◆ **REQUEST**
Write out every line from the listing below where the string "KiCad" is found.

◆ **DATA FOR ANALYSIS**
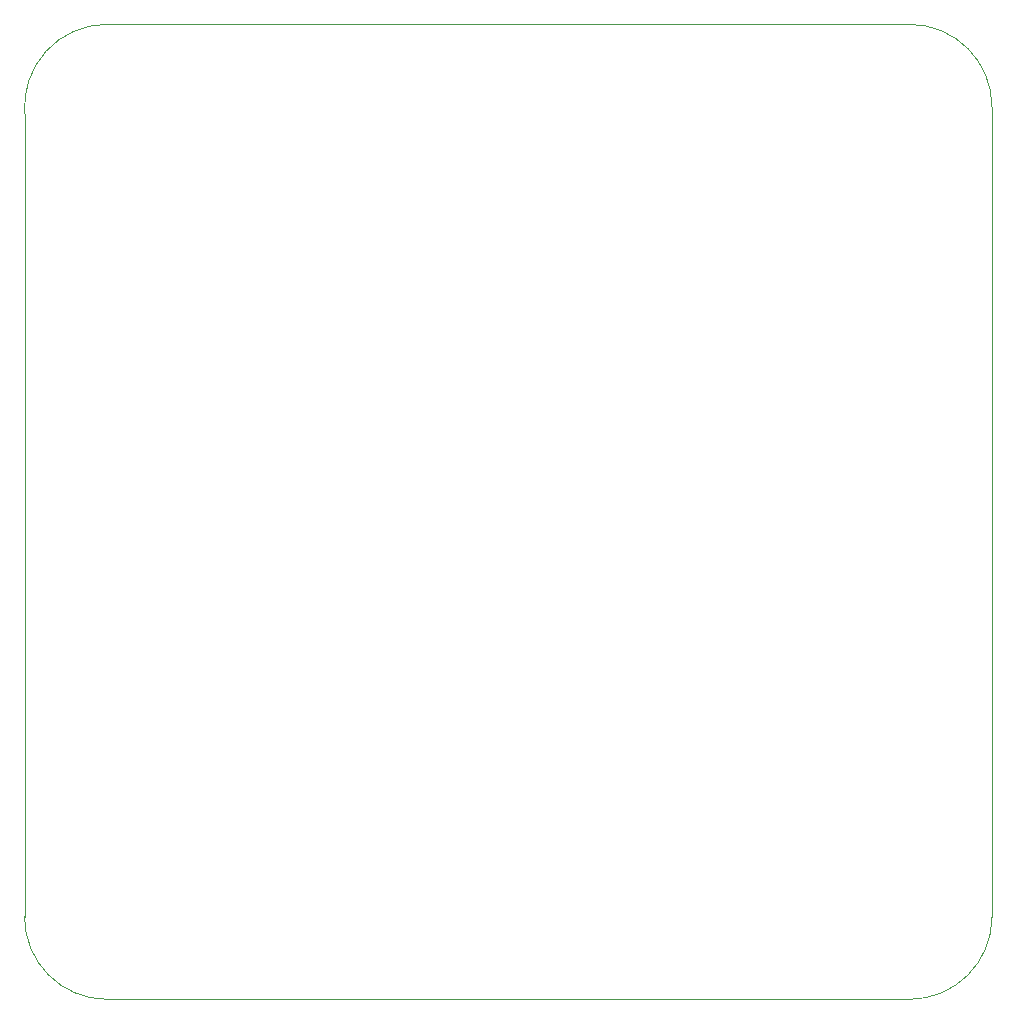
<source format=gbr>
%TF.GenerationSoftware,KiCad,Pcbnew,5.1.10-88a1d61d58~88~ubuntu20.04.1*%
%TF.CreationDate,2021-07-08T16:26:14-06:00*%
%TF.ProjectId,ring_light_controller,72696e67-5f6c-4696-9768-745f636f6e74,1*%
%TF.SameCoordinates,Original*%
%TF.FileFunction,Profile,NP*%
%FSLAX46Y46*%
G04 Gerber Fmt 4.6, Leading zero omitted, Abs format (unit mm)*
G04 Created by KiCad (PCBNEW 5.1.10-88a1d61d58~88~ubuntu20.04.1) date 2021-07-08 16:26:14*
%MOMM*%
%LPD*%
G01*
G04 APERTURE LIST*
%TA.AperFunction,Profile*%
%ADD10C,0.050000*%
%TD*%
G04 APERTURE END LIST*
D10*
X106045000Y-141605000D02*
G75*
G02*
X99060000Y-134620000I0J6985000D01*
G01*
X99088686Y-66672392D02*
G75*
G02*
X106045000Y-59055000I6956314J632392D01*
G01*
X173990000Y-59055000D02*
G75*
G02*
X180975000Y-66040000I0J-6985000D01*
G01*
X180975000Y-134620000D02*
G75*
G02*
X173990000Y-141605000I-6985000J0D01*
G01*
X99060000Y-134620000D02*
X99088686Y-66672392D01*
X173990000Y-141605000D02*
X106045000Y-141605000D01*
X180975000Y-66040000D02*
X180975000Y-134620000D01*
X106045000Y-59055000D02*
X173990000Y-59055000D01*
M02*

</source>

◆ **ANSWER SPACE**
%TF.GenerationSoftware,KiCad,Pcbnew,5.1.10-88a1d61d58~88~ubuntu20.04.1*%
G04 Created by KiCad (PCBNEW 5.1.10-88a1d61d58~88~ubuntu20.04.1) date 2021-07-08 16:26:14*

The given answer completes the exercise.